The Decemberists - As It Ever Was, So It Will Be Again (2024)

 

Folk Rock / Progressive Folk / Alt-Country

RIYL: The Mountain GoatsDeath Cab for CutieThe Shins

★★

There was an extended period of time when I loved The Decemberists. It mostly coincided with my high school days and my initial exposure to indie music via gateway bands such as Death Cab for Cutie, The Shins and Neutral Milk Hotel, and The Decemberists sounded quite a bit like all of that. The Crane Wife was (and still is) my favorite album by them, mostly because of the way it fused plucky folk-rock with massive prog structures, and I would find myself hitting repeat on both of its ten-minute multipart epics just to hear that one bridge near the end that made me feel something in context of the larger piece, without which it could feel cheap.

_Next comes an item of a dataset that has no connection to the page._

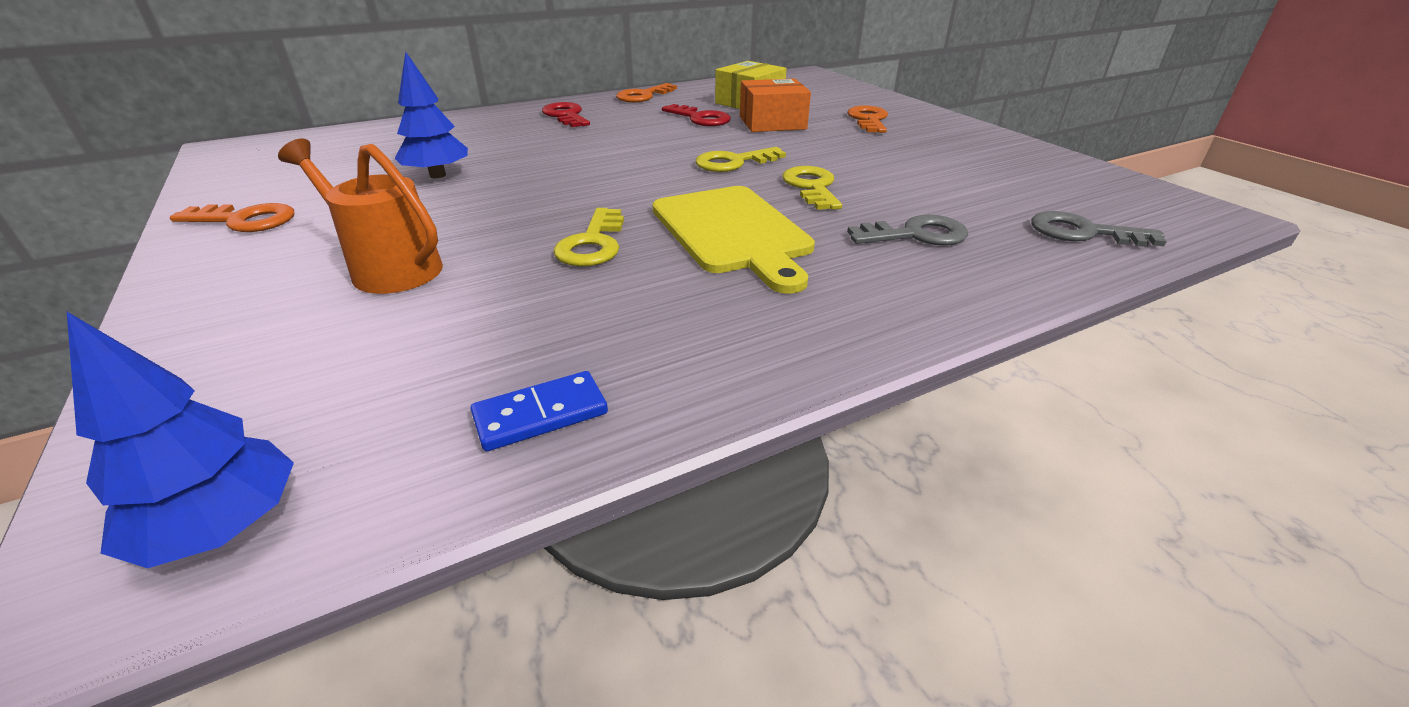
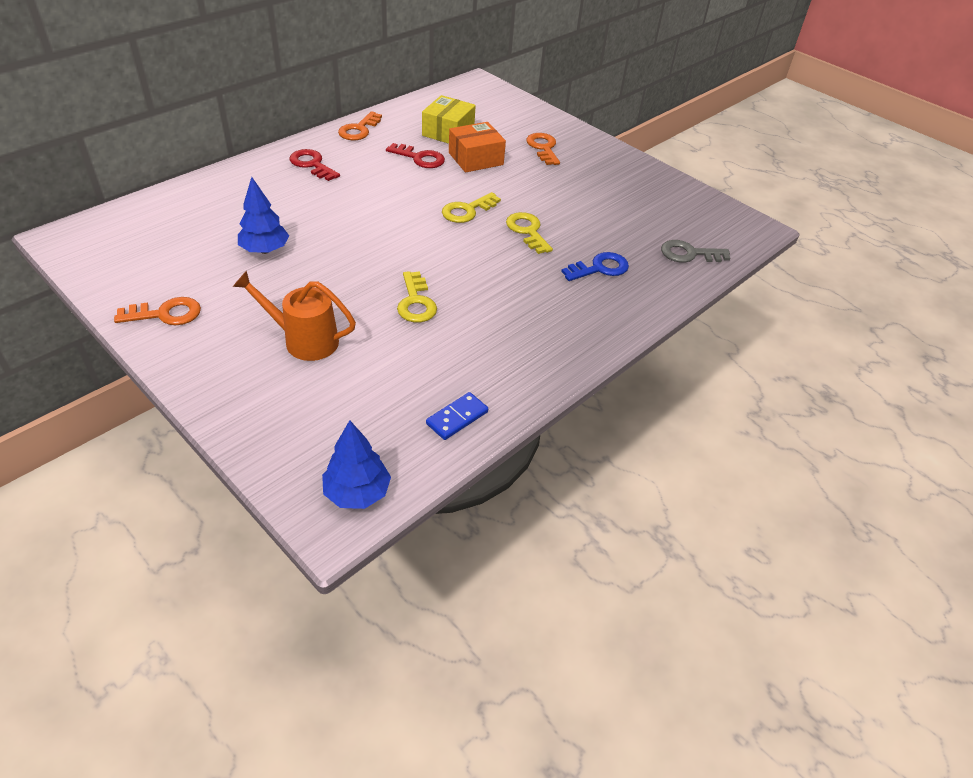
camera: 20 degrees left, 10 degrees up
(732, 232) = (495, 281): yellow cutting board -> none
(916, 235) = (600, 268): grey key -> blue key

There was also a period of time when I hated The Decemberists. Something about Colin Meloy's smug lyricism and pretentious feaux-man-of-the-earth storytelling started to grate on me, or maybe I was just rebelling against the teenage aspects of myself that came to mind whenever I tried to revisit to them. I couldn't really explain my sudden disdain for the band I used to love so much, to the point where one of my friends postulated that they had to have hit and killed my dog with their tour bus to deserve my vitriol (they did not).

I grew out of that, too, and then mostly forgot about The Decemberists. I checked in again due to the fanciful cover art of What a Terrible World, What a Beautiful World, and enjoyed a few tracks but none of them really had staying power. At some point after that I added Castaways and Cutouts, Her Majesty, Picaresque and the recently deluxe edition of The Crane Wife (with some surprisingly decent bonus tracks!) back to my digital music library and hummed along to the songs I used to know as I worked my office job, and they held up, for the most part. I didn't suddenly feel the urge to gush over them like I did so often in high school, but I had to admit to myself once again that The Decemberists were pretty good.

And now another new album, its lengthy title inextricably linked with the general fan consensus of it being a grand return to their glory days, graces us with its monstrous presence. And for the most part, it’s also decent, or at least it sounds like The Decemberists from their period which I remember fondly. The record was teased with the 20-minute finale "Joan in the Garden", which I do have to say is as impressive as any of the epics penned during their '00s heyday, but the full album's worth of other material leading up to it is just… there. Admittedly there are a nonzero number of solid melodies in the batch, but every song has almost exactly the same mid-tempo: it's one relatively slow, jaunty, culturally appropriating folk ballad after another, and on my first few listens they all blended together so much that I couldn't even pick out a single highlight from the bunch.

Some distinctions, such as James Mercer's backing vocals on "Burial Ground" and the tender acoustics framing “All I Want Is You”, started to materialize after about three slogs through, but at that point I just didn't care enough anymore to spend another seventy minutes with it. "Joan", the initial lure for those of us reaching for a true Decemberists comeback, seems tacked on as an afterthought due to its placement at the end, but its unique triumph ends up making the rest of the album feel like the afterthought instead. A true comeback would integrate that same energy and compositional prowess (not to mention variety) into the fabric of the whole record, so sadly As It Ever Was, So It Will Be Again is not The One we've been waiting for: its title is either a false promise or a statement that still remains to be proven true.